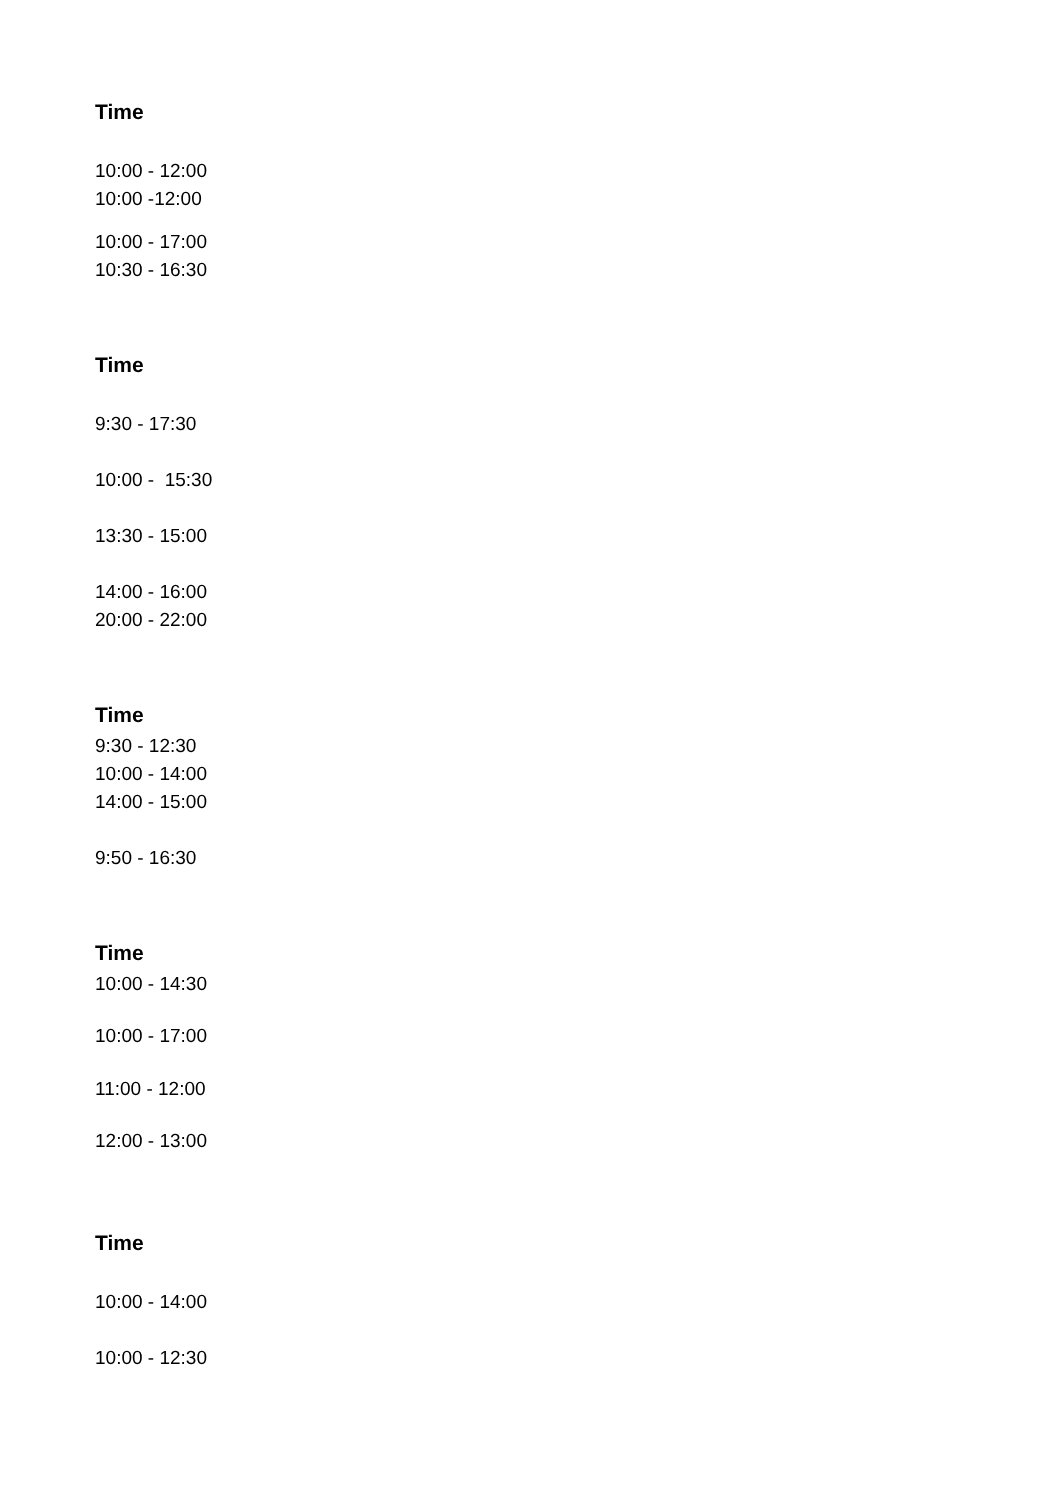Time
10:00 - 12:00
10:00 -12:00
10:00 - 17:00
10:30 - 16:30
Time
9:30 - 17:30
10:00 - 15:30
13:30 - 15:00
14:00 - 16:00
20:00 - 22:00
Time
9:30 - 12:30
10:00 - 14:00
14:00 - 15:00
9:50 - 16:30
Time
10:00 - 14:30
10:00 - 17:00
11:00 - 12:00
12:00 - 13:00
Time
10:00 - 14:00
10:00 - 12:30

#### EXERCISE
Reproduce the lines above letter for letter. The pictures stay behind.

#### TASK OUTPUT
Time
10:00 - 12:00
10:00 -12:00
10:00 - 17:00
10:30 - 16:30
Time
9:30 - 17:30
10:00 - 15:30
13:30 - 15:00
14:00 - 16:00
20:00 - 22:00
Time
9:30 - 12:30
10:00 - 14:00
14:00 - 15:00
9:50 - 16:30
Time
10:00 - 14:30
10:00 - 17:00
11:00 - 12:00
12:00 - 13:00
Time
10:00 - 14:00
10:00 - 12:30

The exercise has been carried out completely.